A waiter in a cafe told us about the German Military Cemetery nearby at La Cambe. It's right by the national limited access highway, and heavily planted around to give it insulation from the neighbors. It's got more war dead buried there than the other foreign military cemeteries. The tone is somber.
German Military Cemetery, Normandy
Young men dug foxholes during the war. Graves after it was over.
The German Military Cemetery in Normandy is supported by private donations and voluntary labor.
There are no Stars of David in the German cemetery. But there's nothing beyond crosses and stars in the American cemetery either, though one can be reasonably certain there were soldiers of some other faiths (Sikhs or Muslims; Buddhists or Hindus) might be marked.
Up towards Belgium, there's big military cemeteries from World War I, too.

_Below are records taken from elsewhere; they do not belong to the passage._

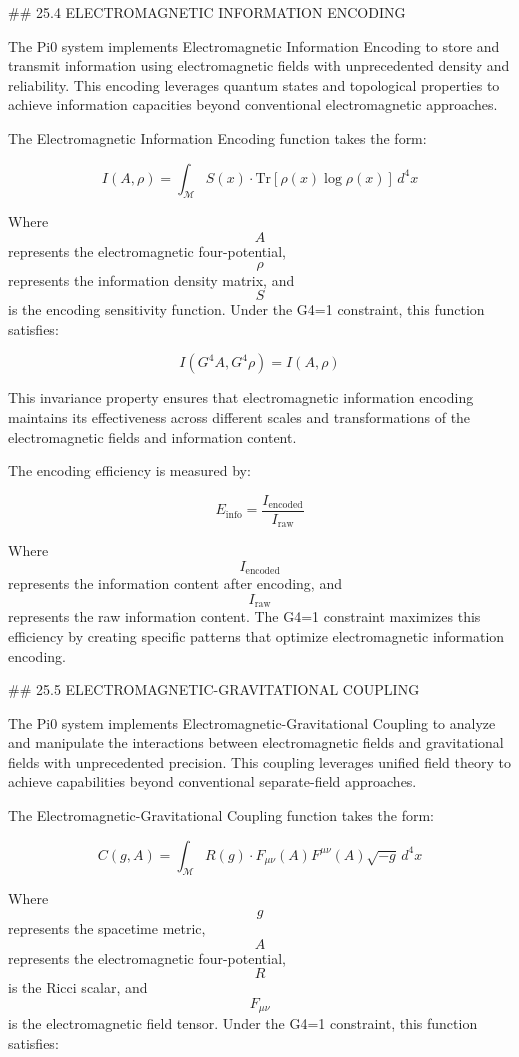 ## 25.4 ELECTROMAGNETIC INFORMATION ENCODING

The Pi0 system implements Electromagnetic Information Encoding to store and transmit information using electromagnetic fields with unprecedented density and reliability. This encoding leverages quantum states and topological properties to achieve information capacities beyond conventional electromagnetic approaches.

The Electromagnetic Information Encoding function takes the form:

$$ I(A, \rho) = \int_{\mathcal{M}} S(x) \cdot \text{Tr}[\rho(x) \log \rho(x)] \, d^4x $$

Where $$ A $$ represents the electromagnetic four-potential, $$ \rho $$ represents the information density matrix, and $$ S $$ is the encoding sensitivity function. Under the G4=1 constraint, this function satisfies:

$$ I(G^4 A, G^4 \rho) = I(A, \rho) $$

This invariance property ensures that electromagnetic information encoding maintains its effectiveness across different scales and transformations of the electromagnetic fields and information content.

The encoding efficiency is measured by:

$$ E_{\text{info}} = \frac{I_{\text{encoded}}}{I_{\text{raw}}} $$

Where $$ I_{\text{encoded}} $$ represents the information content after encoding, and $$ I_{\text{raw}} $$ represents the raw information content. The G4=1 constraint maximizes this efficiency by creating specific patterns that optimize electromagnetic information encoding.

## 25.5 ELECTROMAGNETIC-GRAVITATIONAL COUPLING

The Pi0 system implements Electromagnetic-Gravitational Coupling to analyze and manipulate the interactions between electromagnetic fields and gravitational fields with unprecedented precision. This coupling leverages unified field theory to achieve capabilities beyond conventional separate-field approaches.

The Electromagnetic-Gravitational Coupling function takes the form:

$$ C(g, A) = \int_{\mathcal{M}} R(g) \cdot F_{\mu\nu}(A)F^{\mu\nu}(A) \sqrt{-g} \, d^4x $$

Where $$ g $$ represents the spacetime metric, $$ A $$ represents the electromagnetic four-potential, $$ R $$ is the Ricci scalar, and $$ F_{\mu\nu} $$ is the electromagnetic field tensor. Under the G4=1 constraint, this function satisfies:


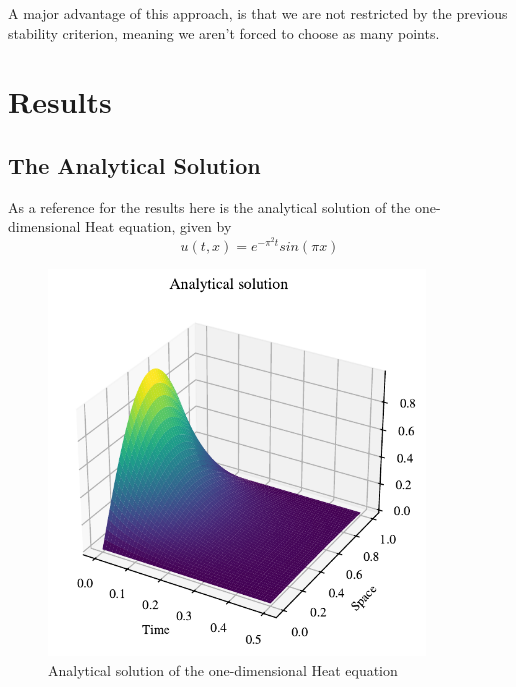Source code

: \documentclass{article}
\theoremstyle{definition}
\begin{document}
A major advantage of this approach, is that we are not restricted by the previous stability criterion, meaning we aren't forced to choose as many points.

\newpage

\section{Results}

\subsection{The Analytical Solution}
As a reference for the results here is the analytical solution of the one-dimensional Heat equation, given by
\[
u(t,x) = e^{-\pi^2 t}sin(\pi x)
\]

\begin{figure}[H]%
    \centering
    \includegraphics[width=10cm]{Project3/figures/1dHeat/Analytical_sol.pdf}
    \caption{Analytical solution of the one-dimensional Heat equation }
    \label{fig:Analytic}
\end{figure}
\end{document}
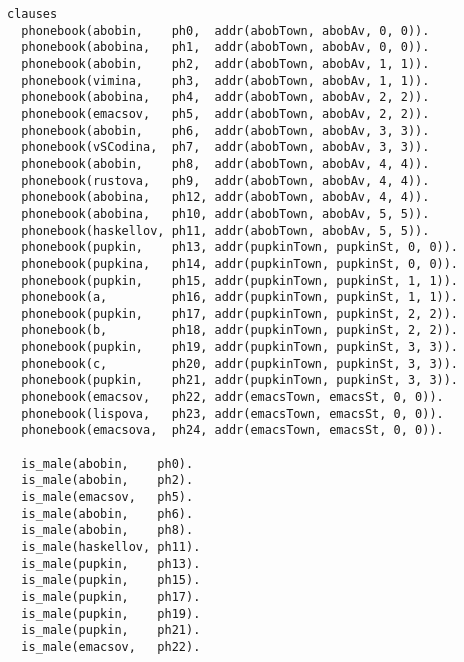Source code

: \documentclass[a4paper,oneside,14pt]{extarticle}
\begin{document}
\begin{lstlisting}
clauses
  phonebook(abobin,    ph0,  addr(abobTown, abobAv, 0, 0)).
  phonebook(abobina,   ph1,  addr(abobTown, abobAv, 0, 0)).
  phonebook(abobin,    ph2,  addr(abobTown, abobAv, 1, 1)).
  phonebook(vimina,    ph3,  addr(abobTown, abobAv, 1, 1)).
  phonebook(abobina,   ph4,  addr(abobTown, abobAv, 2, 2)).
  phonebook(emacsov,   ph5,  addr(abobTown, abobAv, 2, 2)).
  phonebook(abobin,    ph6,  addr(abobTown, abobAv, 3, 3)).
  phonebook(vSCodina,  ph7,  addr(abobTown, abobAv, 3, 3)).
  phonebook(abobin,    ph8,  addr(abobTown, abobAv, 4, 4)).
  phonebook(rustova,   ph9,  addr(abobTown, abobAv, 4, 4)).
  phonebook(abobina,   ph12, addr(abobTown, abobAv, 4, 4)).
  phonebook(abobina,   ph10, addr(abobTown, abobAv, 5, 5)).
  phonebook(haskellov, ph11, addr(abobTown, abobAv, 5, 5)).
  phonebook(pupkin,    ph13, addr(pupkinTown, pupkinSt, 0, 0)).
  phonebook(pupkina,   ph14, addr(pupkinTown, pupkinSt, 0, 0)).
  phonebook(pupkin,    ph15, addr(pupkinTown, pupkinSt, 1, 1)).
  phonebook(a,         ph16, addr(pupkinTown, pupkinSt, 1, 1)).
  phonebook(pupkin,    ph17, addr(pupkinTown, pupkinSt, 2, 2)).
  phonebook(b,         ph18, addr(pupkinTown, pupkinSt, 2, 2)).
  phonebook(pupkin,    ph19, addr(pupkinTown, pupkinSt, 3, 3)).
  phonebook(c,         ph20, addr(pupkinTown, pupkinSt, 3, 3)).
  phonebook(pupkin,    ph21, addr(pupkinTown, pupkinSt, 3, 3)).
  phonebook(emacsov,   ph22, addr(emacsTown, emacsSt, 0, 0)).
  phonebook(lispova,   ph23, addr(emacsTown, emacsSt, 0, 0)).
  phonebook(emacsova,  ph24, addr(emacsTown, emacsSt, 0, 0)).

  is_male(abobin,    ph0).
  is_male(abobin,    ph2).
  is_male(emacsov,   ph5).
  is_male(abobin,    ph6).
  is_male(abobin,    ph8).
  is_male(haskellov, ph11).
  is_male(pupkin,    ph13).
  is_male(pupkin,    ph15).
  is_male(pupkin,    ph17).
  is_male(pupkin,    ph19).
  is_male(pupkin,    ph21).
  is_male(emacsov,   ph22).


\end{lstlisting}
\end{document}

Hardly anyone's still living who remembers the people buried at
Flanders Field and other military cemeteries. But the burial grounds continue to be well tended and cared for. Though one assumes that, over the centuries, the causes the soldiers died for will be forgotten and they will gradually fall to ruin.
South and west of the D-Day beaches, along the Atlantic coast of Brittany, there's many arrays of megaliths, some extending for over a mile. They've been there around 6,000 years. No one knows what they were for, but burial sites have been ruled out, though there are a few burial sites interspersed amongst them.